逆に、常識の信頼性低下が、想造された環境の衰退を
促すことになる。環境の衰退は常識の信頼性を低める。
“想造された環境”と”常識”は循環の関係にある

<常識と不安>
想造された環境が成長過程から衰退過程に移った時、
常識の信頼性が揺らぎ、”不安”が生まれる。
不安は、行動に対する結果が、常識の下で予測される
ものと異なるとき、生じる。経時変化や環境変化によって
常識に基づく予測が、だんだんと外れていくことになる。
その結果、不安は増強されていく。

<不安と互解>
予測外の結果に対して、さまざまな私見が出てくるように
なる。

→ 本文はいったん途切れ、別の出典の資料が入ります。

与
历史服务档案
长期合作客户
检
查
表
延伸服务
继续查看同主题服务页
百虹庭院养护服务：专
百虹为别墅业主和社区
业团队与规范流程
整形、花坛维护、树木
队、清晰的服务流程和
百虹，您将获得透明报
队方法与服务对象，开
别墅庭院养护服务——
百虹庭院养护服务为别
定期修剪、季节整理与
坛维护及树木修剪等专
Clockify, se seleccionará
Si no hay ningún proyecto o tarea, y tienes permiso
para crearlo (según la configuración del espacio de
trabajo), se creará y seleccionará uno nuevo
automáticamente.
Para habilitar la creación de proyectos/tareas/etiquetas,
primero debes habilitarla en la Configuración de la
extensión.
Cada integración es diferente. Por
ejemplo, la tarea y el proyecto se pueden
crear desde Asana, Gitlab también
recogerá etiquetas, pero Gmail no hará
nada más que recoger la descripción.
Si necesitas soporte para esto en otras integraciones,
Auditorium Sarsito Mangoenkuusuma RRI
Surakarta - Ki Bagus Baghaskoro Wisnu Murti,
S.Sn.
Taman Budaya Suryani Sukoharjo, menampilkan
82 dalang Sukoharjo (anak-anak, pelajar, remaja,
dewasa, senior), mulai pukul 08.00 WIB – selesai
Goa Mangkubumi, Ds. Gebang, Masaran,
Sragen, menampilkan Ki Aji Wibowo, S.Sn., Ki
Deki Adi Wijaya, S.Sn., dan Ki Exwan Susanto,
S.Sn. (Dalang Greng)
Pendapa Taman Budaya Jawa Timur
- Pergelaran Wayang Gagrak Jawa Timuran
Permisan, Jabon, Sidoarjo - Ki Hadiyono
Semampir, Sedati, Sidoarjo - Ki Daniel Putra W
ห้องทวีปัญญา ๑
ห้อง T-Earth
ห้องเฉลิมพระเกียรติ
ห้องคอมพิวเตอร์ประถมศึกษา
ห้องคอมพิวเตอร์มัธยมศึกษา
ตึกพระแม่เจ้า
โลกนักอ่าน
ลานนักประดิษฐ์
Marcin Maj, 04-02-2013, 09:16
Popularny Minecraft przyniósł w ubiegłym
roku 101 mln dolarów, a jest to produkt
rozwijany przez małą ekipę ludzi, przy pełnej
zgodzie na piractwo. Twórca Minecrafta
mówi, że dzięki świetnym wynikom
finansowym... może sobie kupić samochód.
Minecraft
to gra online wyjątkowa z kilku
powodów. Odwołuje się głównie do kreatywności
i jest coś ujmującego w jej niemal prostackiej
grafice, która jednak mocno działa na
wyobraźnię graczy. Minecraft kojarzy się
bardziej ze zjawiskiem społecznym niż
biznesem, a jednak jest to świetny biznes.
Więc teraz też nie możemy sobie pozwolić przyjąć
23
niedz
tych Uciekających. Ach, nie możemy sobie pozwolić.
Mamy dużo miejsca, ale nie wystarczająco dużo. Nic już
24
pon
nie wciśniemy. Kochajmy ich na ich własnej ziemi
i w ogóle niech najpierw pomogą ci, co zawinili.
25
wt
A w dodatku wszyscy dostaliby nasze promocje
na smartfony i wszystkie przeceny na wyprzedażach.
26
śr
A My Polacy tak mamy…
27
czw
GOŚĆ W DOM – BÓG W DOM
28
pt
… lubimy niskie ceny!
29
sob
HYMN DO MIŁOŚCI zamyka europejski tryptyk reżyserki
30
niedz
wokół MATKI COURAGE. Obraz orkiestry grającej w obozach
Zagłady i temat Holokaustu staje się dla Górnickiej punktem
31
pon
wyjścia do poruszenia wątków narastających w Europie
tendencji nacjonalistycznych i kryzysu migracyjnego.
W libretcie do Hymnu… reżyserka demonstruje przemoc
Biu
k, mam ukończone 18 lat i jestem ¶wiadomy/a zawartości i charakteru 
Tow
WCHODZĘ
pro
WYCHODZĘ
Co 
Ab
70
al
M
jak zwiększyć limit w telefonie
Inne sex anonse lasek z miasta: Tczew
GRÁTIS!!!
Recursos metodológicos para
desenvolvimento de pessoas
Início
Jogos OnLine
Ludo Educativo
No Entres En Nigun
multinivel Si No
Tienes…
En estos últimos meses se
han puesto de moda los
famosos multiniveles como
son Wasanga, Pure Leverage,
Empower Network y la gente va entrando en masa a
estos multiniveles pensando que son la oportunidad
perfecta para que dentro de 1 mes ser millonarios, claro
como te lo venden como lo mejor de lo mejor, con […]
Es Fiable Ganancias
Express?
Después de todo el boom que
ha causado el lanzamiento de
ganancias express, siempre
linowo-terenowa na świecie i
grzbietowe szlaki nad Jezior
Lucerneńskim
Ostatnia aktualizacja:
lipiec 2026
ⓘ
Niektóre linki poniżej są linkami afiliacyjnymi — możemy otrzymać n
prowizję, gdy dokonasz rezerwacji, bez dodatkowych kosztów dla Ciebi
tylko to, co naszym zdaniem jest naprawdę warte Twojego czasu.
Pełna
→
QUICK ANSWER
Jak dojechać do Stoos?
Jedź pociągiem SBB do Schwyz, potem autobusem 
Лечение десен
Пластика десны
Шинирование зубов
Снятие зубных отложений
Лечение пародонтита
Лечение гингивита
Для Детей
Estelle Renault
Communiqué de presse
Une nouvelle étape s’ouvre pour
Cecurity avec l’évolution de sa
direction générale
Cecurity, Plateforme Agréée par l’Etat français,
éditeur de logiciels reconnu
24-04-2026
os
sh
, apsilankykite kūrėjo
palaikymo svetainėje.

私見が、相互作用によって、互解となる。
つまり、不安の増強が互解の成長を促すことになる。

<互解と常識>
互解の増強は、常識の信頼性を低下させていくことに
なる。
すなわち、
常識の信頼性低下→不安の発生→互解の成長→常識の信頼性低下
という循環が出来る。
この結果、互解が常識を更新するに至り、新たな
常識の下、環境を想造することになる。

著者は、このモデル中に、2つのハードルを見出しいている。
1つは、未練のハードル。常識の下生まれる予測外の結果を
誤差をみなし、不安をむやみに生まない、認識のこと。
もう1つは、臆病のハードル。不安によって生じる互解を
人々が受け入れる際、”検定”という行為でその説の評価を
行う。この評価過程で簡単に互解が常識を更新しないように
フィルタリングが働く。
どちらも、組織の”安定”にとっては必要なものであり、
組織の”革新”に対しては、ハードルとなる存在である。

常識の更新において、新旧の常識が非連続か連続かによって
その更新の突然性が測れる。
常識の更新においては、新旧のそれが重なりあう時期が
ある。この時間が短いほど、突然性の高い革新であると言える。